Energy Sec. Chu remembered for more than Solyndra scandal

BERKELEY, Calif.

At the White House on Friday, President Obama publicly thanked Chu for his service.

"Steve has been a great friend a tremendous colleague over the past four years working on a whole range of energy issues but also designing a cap to plug a hole in the middle of the Gulf of Mexico when nobody else could figure it out and that's typical of the incredible contributions that he's made to this country," Obama said.

When Steven Chu came to Washington in 2009 from U.C. Berkeley he had a Nobel Prize in physics, but no real experience in Washington politics.

"He had said some very honest things about climate change and energy that he had to for political reasons walk back during his confirmation hearing," said U.C Energy Institute Dr. Severin Borenstein, Ph.D.

Things like, coal is my worst nightmare, and that country needs a much high gasoline tax.

"Most energy policy people agree with that but of course politically that's just off limits," Borenstein said.

And the head of U.C. Berkeley's Energy Institute says the political pressure ramped up.

After the Solyndra scandal broke, Chu was criticized for his handling of the $528 million federal loan to the solar panel maker that went bankrupt, laying off more than a thousand workers.

"They talk about that one failure but there were many other successes," Jay Keasling said.

Keasling worked with Chu at the Lawrence Berkeley National Lab. He says Chu's legacy goes well beyond stimulus spending on alternative energy.

"I think his biggest accomplishment is emphasizing renewable energy, emphasizing the science," Keasling said.

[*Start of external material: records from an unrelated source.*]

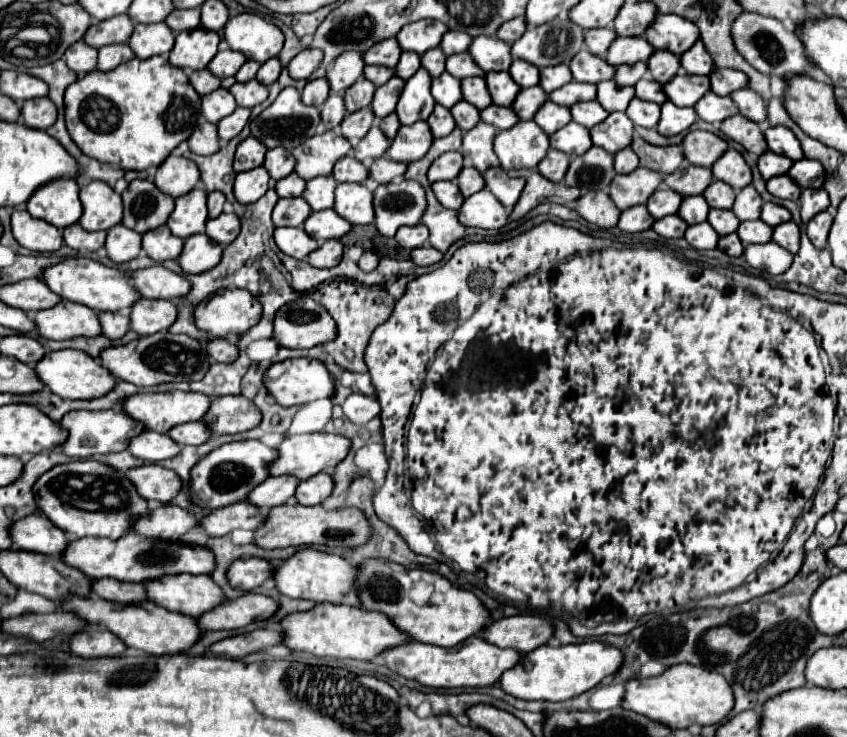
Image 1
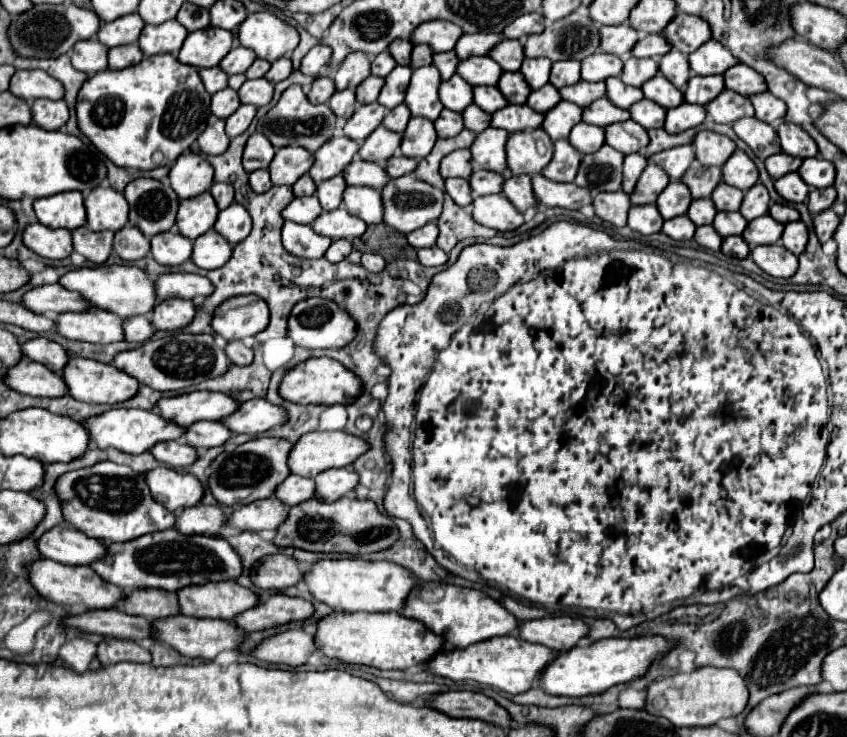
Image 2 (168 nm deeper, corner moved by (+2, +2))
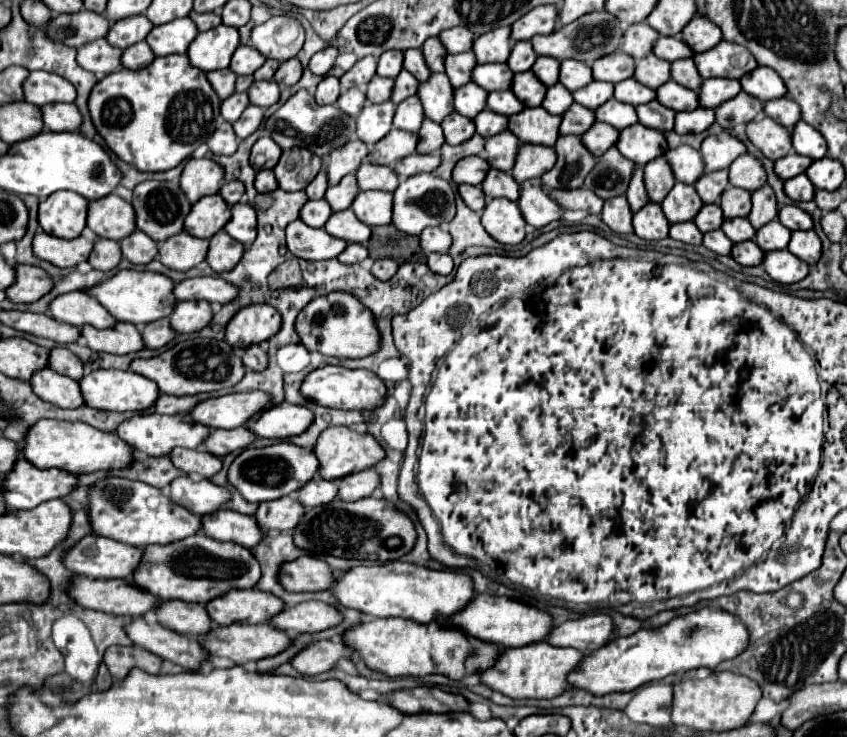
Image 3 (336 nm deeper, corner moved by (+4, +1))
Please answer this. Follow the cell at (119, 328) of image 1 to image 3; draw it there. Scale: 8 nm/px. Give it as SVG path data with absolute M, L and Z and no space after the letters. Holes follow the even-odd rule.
M161 319L161 321L153 321L153 325L145 325L143 327L143 337L149 349L161 349L167 343L171 343L175 339L175 329L169 325L169 319Z

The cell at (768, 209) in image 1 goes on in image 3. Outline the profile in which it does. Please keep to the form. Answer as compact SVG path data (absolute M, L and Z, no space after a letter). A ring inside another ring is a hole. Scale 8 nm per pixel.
M785 205L779 211L779 221L791 229L791 231L799 231L799 229L813 229L813 219L807 211L799 209L797 205Z

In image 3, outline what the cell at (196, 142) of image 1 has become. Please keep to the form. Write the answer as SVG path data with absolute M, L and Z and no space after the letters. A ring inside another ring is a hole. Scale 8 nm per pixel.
M221 123L217 127L217 133L213 133L213 137L209 137L207 145L215 155L233 155L239 147L239 139L233 131L233 125L231 123Z

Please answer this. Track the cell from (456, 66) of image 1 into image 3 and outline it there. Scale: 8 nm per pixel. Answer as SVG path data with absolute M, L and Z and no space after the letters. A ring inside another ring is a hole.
M477 65L477 69L473 69L473 81L477 85L481 85L485 91L501 91L501 89L511 89L513 83L513 71L507 65Z

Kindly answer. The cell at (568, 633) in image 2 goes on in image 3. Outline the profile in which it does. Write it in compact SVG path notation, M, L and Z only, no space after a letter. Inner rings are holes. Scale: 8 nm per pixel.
M595 613L557 625L549 635L549 643L557 647L573 647L589 655L595 649L603 647L613 635L615 635L615 623L611 615Z

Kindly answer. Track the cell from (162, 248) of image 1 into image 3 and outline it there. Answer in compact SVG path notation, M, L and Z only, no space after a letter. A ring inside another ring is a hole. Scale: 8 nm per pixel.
M179 233L177 237L171 237L169 241L159 243L159 261L175 271L189 271L201 261L205 261L209 249L207 239L191 237L189 233Z

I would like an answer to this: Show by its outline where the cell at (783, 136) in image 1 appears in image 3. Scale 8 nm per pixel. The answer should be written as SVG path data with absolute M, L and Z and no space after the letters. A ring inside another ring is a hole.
M801 121L795 129L793 129L793 149L799 155L807 155L813 159L821 159L827 155L827 141L821 133L817 133L815 127L807 125L805 121Z

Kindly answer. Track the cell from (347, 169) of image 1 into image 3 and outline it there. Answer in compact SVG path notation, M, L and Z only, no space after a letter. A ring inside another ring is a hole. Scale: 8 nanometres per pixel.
M363 163L357 171L357 181L361 189L381 189L381 191L395 191L399 185L399 177L393 167Z

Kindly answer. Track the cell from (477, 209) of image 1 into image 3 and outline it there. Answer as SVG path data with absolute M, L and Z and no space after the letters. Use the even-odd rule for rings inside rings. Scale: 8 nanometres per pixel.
M489 199L481 219L485 231L503 245L517 245L525 239L525 219L521 209L513 201L505 199Z

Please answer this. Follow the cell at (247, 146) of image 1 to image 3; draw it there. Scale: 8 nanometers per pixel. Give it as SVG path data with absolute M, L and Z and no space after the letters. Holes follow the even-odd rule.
M261 137L251 151L251 165L255 171L273 169L281 157L281 147L271 137Z

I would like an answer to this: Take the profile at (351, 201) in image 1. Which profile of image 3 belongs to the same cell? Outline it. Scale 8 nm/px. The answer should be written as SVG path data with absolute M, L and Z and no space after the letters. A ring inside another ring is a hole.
M361 191L351 209L357 219L369 227L389 225L393 219L393 193L387 191Z

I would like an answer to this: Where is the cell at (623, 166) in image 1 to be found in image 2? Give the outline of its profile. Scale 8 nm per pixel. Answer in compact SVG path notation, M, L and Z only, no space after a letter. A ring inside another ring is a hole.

The energy experts I spoke with at Berkeley say Chu transformed the department from an agency that had been primarily concerned with nuclear weapons and nuclear waste, to becoming an energy research organization.

"I think it's been so great having a Nobel Prize scientist run a Department of Energy just in terms of attracting scientists to this important problem." Keasling said.

Chu says he would like to return to teaching and academic research but he will stay on at energy until the president finds a replacement.